Co-host Joy Behar: “When I hear Republicans say, ‘Oh, it’s not man-made. It’s not about fossil fuels. You know, when Trump was president, all of that went up — the fossil fuel usage went up.”
Co-host Sunny Hostin: “Yes. And the regulations went down.”
Behar: “He is a menace to the planet. Please don’t vote for him. I’m begging you. Get him out of here. He’s so dangerous.”
— ABC’s The View, September 5. 

 

Larry David to Elon Musk: Curb Your GOP Enthusiasm 

Actor/Seinfeld co-creator Larry David: “Do you just want to murder kids in schools?”
Tesla founder/Twitter owner Elon Musk: “No, no. I’m anti-kid murder.”
David: “Then how could you vote Republican?”
— Conversation that took place at the wedding of Hollywood agent Ari Emanuel, as detailed in former Time editor Walter Isaacson’s new biography Elon Musk. A September 18  New York Post article reported Larry David confirmed the conversation: “‘His tweets about voting Republican because Democrats were the party of division and hate were sticking in my craw,’ David told Isaacson. ‘Even if Uvalde never happened, I probably would have brought it up, because I was angry and offended.’”

 

Democracy Is Safe in Joe Biden’s “Hands”

“Watching President Biden speak at the UN today gives me pride. The life of our Democracy is in the right hands.”
— September 19 tweet by film director Rob Reiner. 

 

Animal House “Empowered a Generation” of Hedonist Reagan Voters? 

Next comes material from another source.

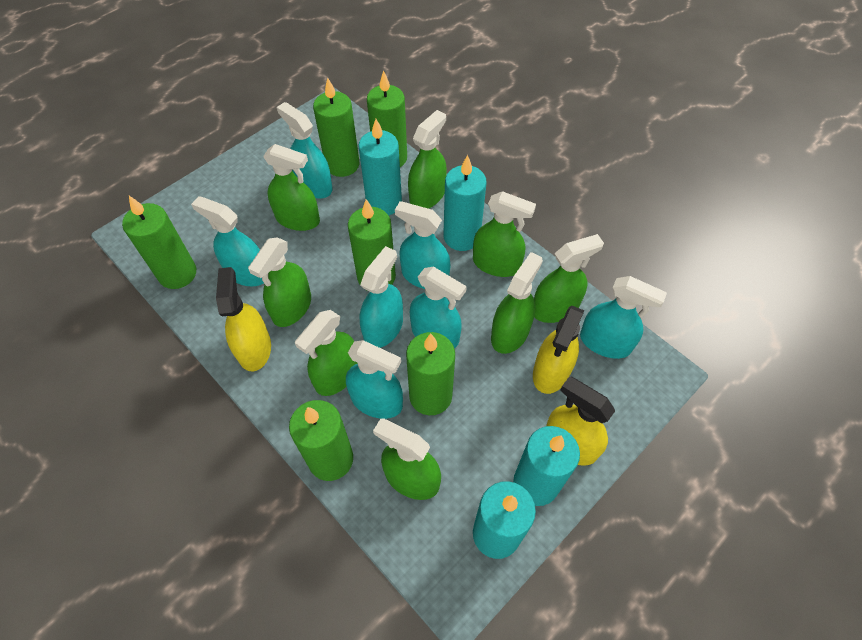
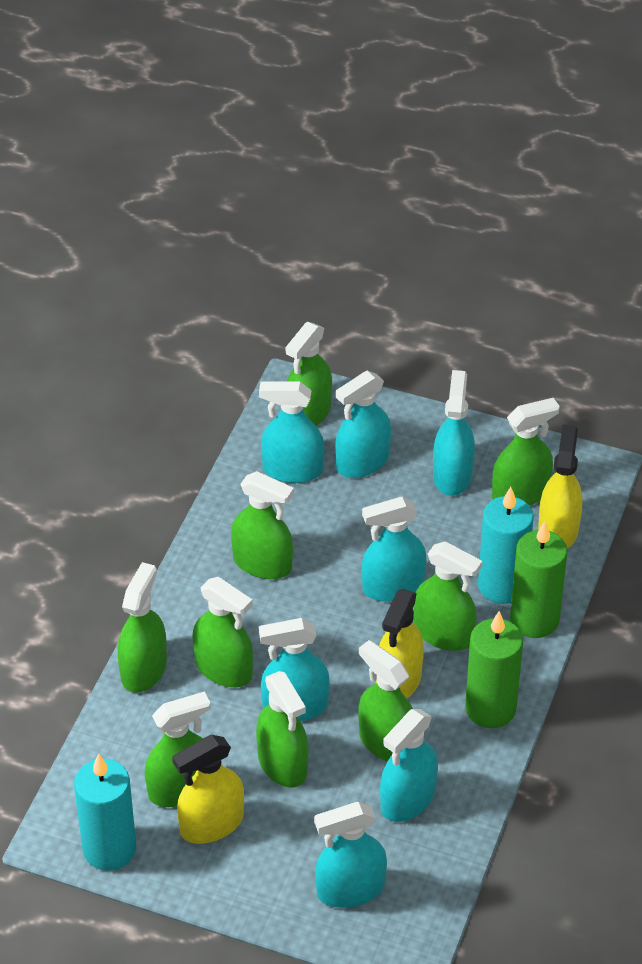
green candle: [122,196,196,289] [289,400,353,481] [313,78,360,177] [348,199,396,291] [367,70,407,167] [406,332,455,415] = 6 -> [465,611,523,728] [510,521,568,638] = 2
green spray bottle: [248,237,311,327] [263,144,320,231] [295,310,358,396] [373,419,441,500] [408,110,447,209] [473,191,536,277] [491,252,543,354] [534,234,604,323] = 8 -> [118,562,167,693] [145,691,211,807] [192,577,253,687] [231,471,294,579] [256,671,309,787] [286,322,332,426] [358,640,413,761] [413,541,483,651] [492,398,560,506] = 9
turquoise candle: [358,119,402,215] [443,155,487,251] [473,481,536,559] [513,426,580,506] = 4 -> [74,754,136,871] [478,487,534,604] = 2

“I’m not saying that ‘Animal House’ led directly to the election of Ronald Reagan two years later. But I am saying the movie empowered a generation of 20-somethings to aspire to a new hedonism.”
— Movie critic Ty Burr in the August 15 Washington Post article “I was on campus when ‘Animal House’ debuted. It changed everything. National Lampoon’s 1978 college comedy bred an era of excess, sometimes disguised as conservatism.”